As can be seen in Columns 3 and 4 of Table 4, the use of only unsupervised and supervised learning methods resulted in some clients failing to achieve fault diagnosis. As shown in Columns 4 and 5, supervised learning was used to train local models. Then, the federated averaging algorithm was used to aggregate the models. Finally, the federation model was distributed to all the clients. Client 3 realized fault diagnosis without labeled data, but the diagnostic accuracy was poor. This was because the data for Client 3 were not involved in the model training to extract the corresponding fault information. As gleaned when comparing Columns 5 and 6, FedSem used the federation model to assign pseudo-labels to the unlabeled data of all the clients, in which the fault information hidden in the unlabeled data of Client 3 was fully utilized. However, negative transfer occurred in the federation model due to the unreliability of the pseudo-label. This led to the aggregation of unreliable information during the federation process. When comparing Columns 6 and 7, it is clear that Sem-Fed utilized the local model to assign a pseudo-label to unlabeled data, and therefore, ensured that the pseudo-label was not affected by unreliable information from other clients, enhancing the reliability of the pseudo-label and thus improving the performance of the federated model. As observed upon comparing Columns 7 and 8, different from FedSem, ANN-SSFL constructed the loss function of the federation center according to the accuracy of the feature representation for the unlabeled data, causing the unlabeled data to contribute sufficiently to the federation center, thus guaranteeing the comprehensiveness of the information utilization. However, unreliable information in unlabeled data were also aggregated in the federation model. Upon comparing Columns 8 and 9, it is clear that SSFL-ATT obtained better fault diagnosis accuracy than ANN-SSFL. SSFL-ATT filters out unreliable model information from the local model through the attention mechanism. And the loss function of the federation center can be used to guide the joint optimization of federation aggregation weights and local model parameters, thus guaranteeing the reliability of the federation model through the precise utilization of reliable information.

To further validate the effectiveness of the proposed method, the confusion matrices of each fault diagnosis method shown in Experiment 2 are given in Figure 4, Figure 5, Figure 6, Figure 7 and Figure 8.

Figure 4. Confusion matrix of feature clustering for fault diagnosis result.

Figure 5. Confusion matrix of DNN for fault diagnosis result.

Figure 6. Confusion matrix of FedAvg for fault diagnosis result.

Figure 7. Confusion matrix of FedSem for fault diagnosis result.

Figure 8. Confusion matrix of Sem-Fed for fault diagnosis result.

Upon comparing the confusion matrices of Figure 6, Figure 7 and Figure 8, it is clear that the diagnostic accuracy of both the health data and outer-race fault data was significantly degraded.

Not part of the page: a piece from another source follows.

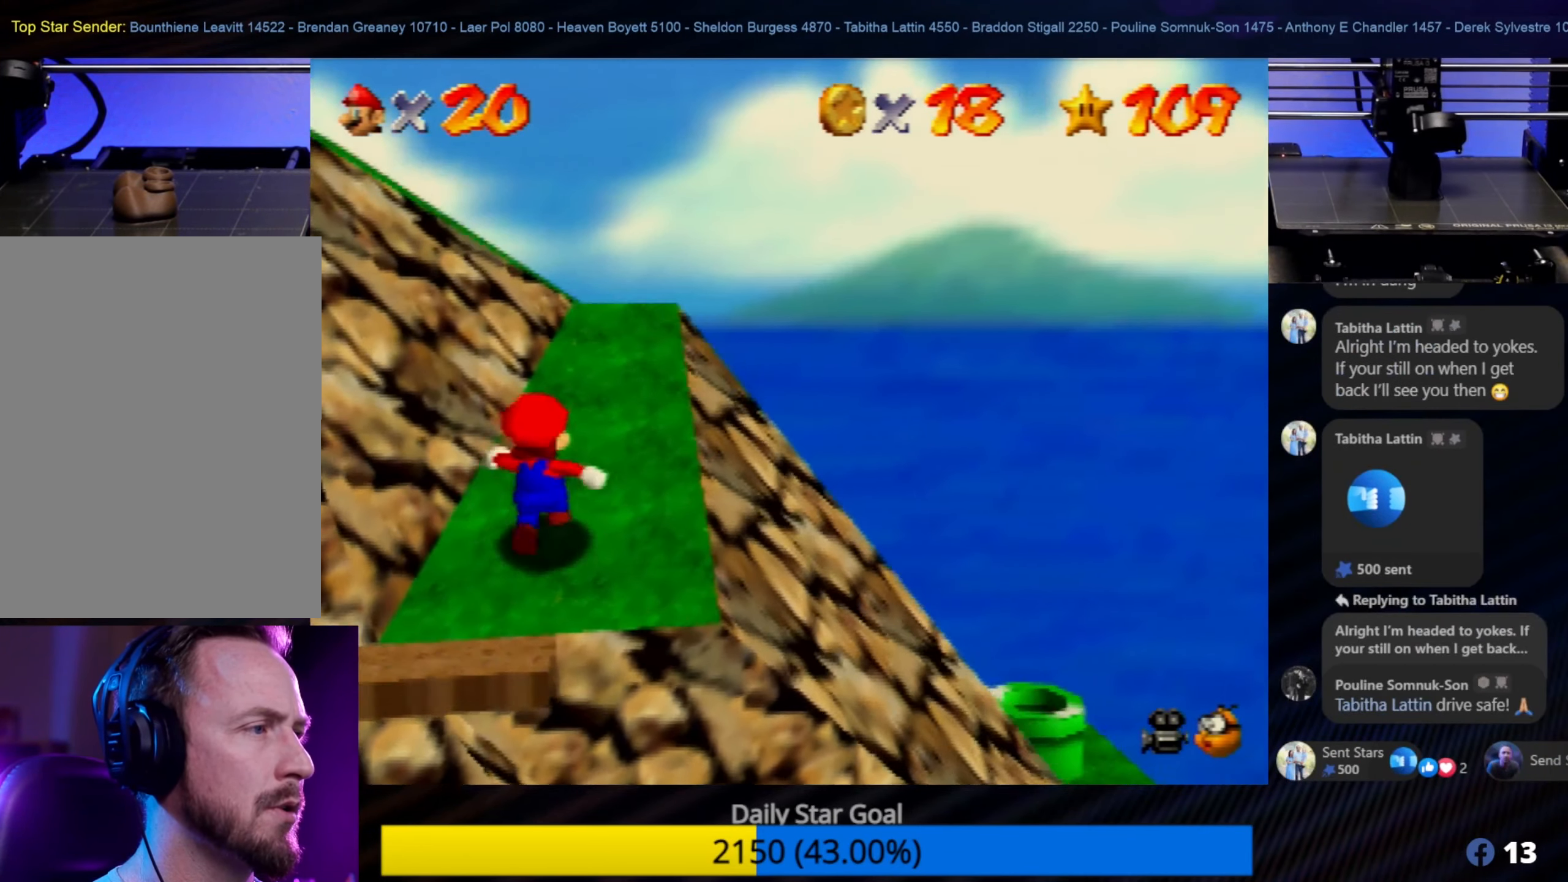
{"buttons": [], "left_stick": "center", "events": [[100, "left_stick", "up-right"], [333, "left_stick", "center"]]}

This shows that unreliable information caused by local pseudo-label led to negative transfer in the federation model. As gleaned when comparing Figure 4, Figure 5, Figure 6, Figure 7, Figure 8 and Figure 9 with Figure 10, the diagnostic accuracy was close to 100% for both the health data and outer-race fault data, and the similar features of the inner-race fault data and ball fault data are easier to recognize. This finding shows that the proposed method can prevent unreliable model information from interfering with the federation model’s performance and improve the performance of the federation model through an effective federation aggregation strategy.

Figure 9. Confusion matrix of ANN-SSFL for the fault diagnosis result.

Figure 10. Confusion matrix of SSFL-ATT for the fault diagnosis result.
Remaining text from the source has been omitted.